One of the nicest things about Merlin has been its commitment to moving forward, rather than being stuck in the sort of permanent not-yet-arthurian-legend state that it started as. Going into this season we have Arthur and Guinevere married, the Round Table formed, they'd already done a Lancelot arc and looked like they were headed for a full-on Arthurian series. They introduced a grown-up Mordred, started fighting Saxons and dropping big prophetic hints about it all going wrong and Arthur dying. Its to the eternal credit of the show that that is what you get.

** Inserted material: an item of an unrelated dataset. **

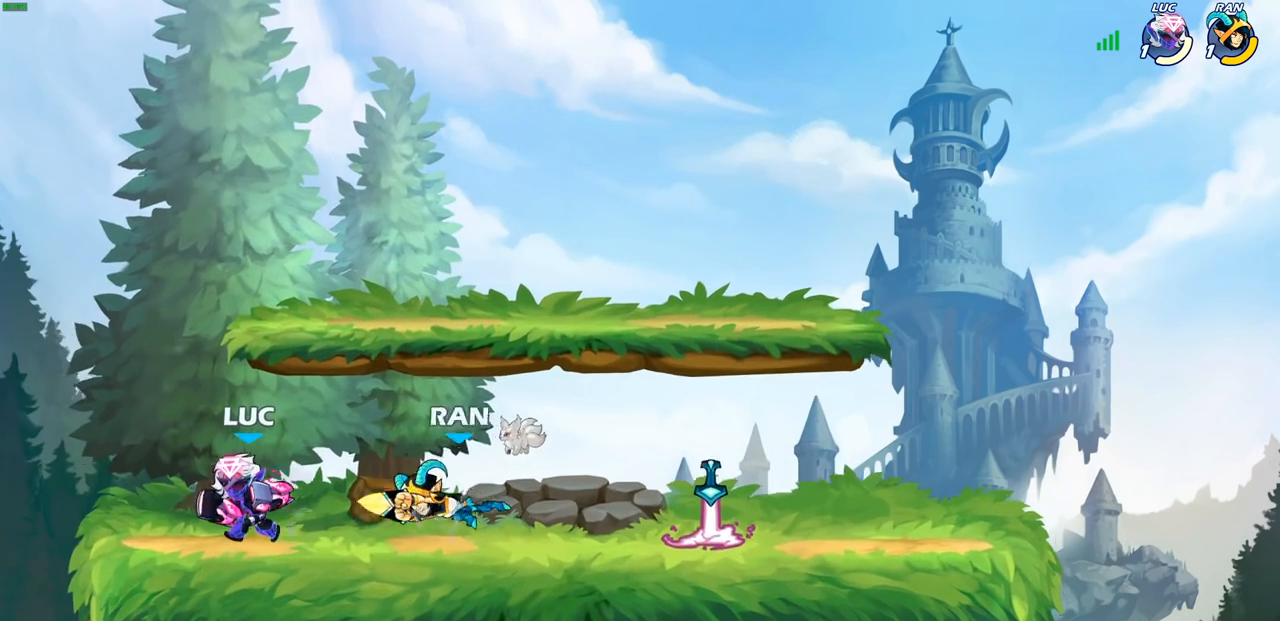
{"buttons": ["SQUARE"], "left_stick": "right", "right_stick": "center", "events": [[17, "left_stick", "right"], [83, "left_stick", "down"], [117, "SQUARE", "down"], [217, "SQUARE", "up"], [267, "left_stick", "center"], [450, "left_stick", "right"], [500, "SQUARE", "down"]]}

It makes analysis easier when series finish with episodes that sum up their run nicely, and so it is with Merlin. Arthurian Legend has to end with the fall of Camelot, with darkness, betrayal and death, and I liked that the show does, or at least as much as a Saturday tea-time show can. The body count is impressively high, and it doesn't shy away from what is, whichever way you look at it, a downbeat ending for our young heroes. Its faithful in the right ways, whilst not cleaving too closely to a source material that can be pretty dated in places.
The problem is not all the pay-offs they've spent so much time setting up, pay off. Arthur and Merlin, as ever, are great throughout the series and give the finale itself great emotional weight. I think dedicating the last episode pretty exclusively to their relationship was a bold gamble that paid off. But having spent a series setting up Mordred as a conflicted and sympathetic character, having him flip over to Evil, and then get killed without any real resolution to that internal conflict (other than "I am Evil Now, plus brooding looks") feels like a waste of the earlier work.
This goes even more so for Katie McGrath's Morgana, who has had one of the longer and more interesting arcs in the series whole run. Arthurian Myth has always had "issues" with women as the downfall of noble men and three times in the 5th series Morgana's spy in Camelot is a woman and its his love for a clearly bonkers assassin that is Mordreds downfall. I'm inclined to think that this is as much a way of having female characters that do anything in an inherently boys story about Knights, but I can;t thinking that some sort of pro-active female goodie wouldn't have been that much of a liberty, on the scale of ones they'd already taken.
Some dodgy character stuff aside, Merlin gives good "epic" for its limited budget and manages to juggle the increasing darkness of it's main storyline with levity and humour in the right places. Like it's leading actors, it's likeable and engaging, and even when it doesn't quite hit the mark, I've never begrudged it the time spent in it's company. I'm pleased it got to the end, I'm especially pleased it didn't wimp out and change it. I'd like to think that this will be fondly remembered as this generations retelling of Arthurian Myth, leaving its own stamp on this ancient British tale.